─── Supplied text

Still, the sprawling umbrella agency over those departments, the Health and Human Services Commission, is the biggest spender of all types of bonuses overall, with $38.4 million awarded since fiscal 2009.
The Texas Department of Transportation, however, has spent $36.3 million on merit bonuses alone, more than any other agency.
While the Department of Public Safety is only slightly above average in its overall disbursement of bonuses — its average merit bonus award is about $1,700 — the department is a prime example of how bonuses often disproportionately benefit higher-paid managers whose paydays are hidden from public scrutiny.
Consider Stephen Goodson, whose merit bonus is actually a severance package.
The department’s former chief auditor was paid a $54,000 bonus the day after he retired from his $162,000 a year job, records show. That’s the single biggest bonus given by the DPS, and nearly twice as much as its second-highest bonus payment.
Competing with Wall Street
The Teacher Retirement System has its own type of bonus — and for good reason, said spokesman Howard Goldman.
“We face a real challenge because we have a fiduciary obligation to produce returns for our members,” Goldman said. “But we have to compete with international and private sector firms who pay a lot more than we do.”
The top manager of the teacher’s pension fund, Thomas “Britt” Harris, has alone collected $2.2 million in such bonuses, more than any other state employee.
In total over the past six years, the teacher’s pension trust fund account has paid $37.5 million in bonuses to just 171 individuals.
A review of the pension fund’s assets versus its unfunded liabilities shows the plan is in the healthy range, and Goldman attributes that health to the incentive program: the better the results, the bigger the bonus.
“We earn investment earning more than that in two days, so it kind of puts things in perspective,” he said. “It’s equitable and consistent with what’s going on in the industry.”
‘She’s worth it’
Jennifer Noack stands out because she’s the seventh-highest earner of merit bonuses — $61,000 in five years. But her $79,000 annual salary is significantly lower than the executives who make up most of the top earners.

──────

Given exercise 1:
Translate this sentence from the bonus article into Spanish: "Consider Stephen Goodson, whose merit bonus is actually a severance package."
Given exercise 2:
Give the stretch of the bonus article from "While the Department" through "spokesman Howard Goldman." again, switching "severance package" to "retirement payout".
Given exercise 3:
Name every person the bonus article mentions by name.

─── Records provided

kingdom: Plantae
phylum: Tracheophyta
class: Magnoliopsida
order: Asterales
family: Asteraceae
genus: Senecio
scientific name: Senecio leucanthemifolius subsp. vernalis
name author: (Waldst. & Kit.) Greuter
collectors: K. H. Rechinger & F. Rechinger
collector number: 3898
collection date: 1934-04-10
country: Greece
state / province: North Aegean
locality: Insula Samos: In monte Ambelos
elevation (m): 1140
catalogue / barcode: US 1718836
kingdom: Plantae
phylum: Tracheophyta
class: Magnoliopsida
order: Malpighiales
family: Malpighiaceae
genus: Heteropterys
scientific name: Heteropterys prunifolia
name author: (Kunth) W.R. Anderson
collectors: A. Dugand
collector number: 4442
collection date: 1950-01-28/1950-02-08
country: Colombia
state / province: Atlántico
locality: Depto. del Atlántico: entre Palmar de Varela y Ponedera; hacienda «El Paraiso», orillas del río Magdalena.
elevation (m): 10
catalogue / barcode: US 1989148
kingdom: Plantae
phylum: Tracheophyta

──────

Task solution 1:
Consideremos a Stephen Goodson, cuyo bono por mérito es en realidad un paquete de indemnización.

Task solution 2:
While the Department of Public Safety is only slightly above average in its overall disbursement of bonuses — its average merit bonus award is about $1,700 — the department is a prime example of how bonuses often disproportionately benefit higher-paid managers whose paydays are hidden from public scrutiny.
Consider Stephen Goodson, whose merit bonus is actually a retirement payout.
The department’s former chief auditor was paid a $54,000 bonus the day after he retired from his $162,000 a year job, records show. That’s the single biggest bonus given by the DPS, and nearly twice as much as its second-highest bonus payment.
Competing with Wall Street
The Teacher Retirement System has its own type of bonus — and for good reason, said spokesman Howard Goldman.

Task solution 3:
Stephen Goodson, Howard Goldman, Thomas "Britt" Harris, Jennifer Noack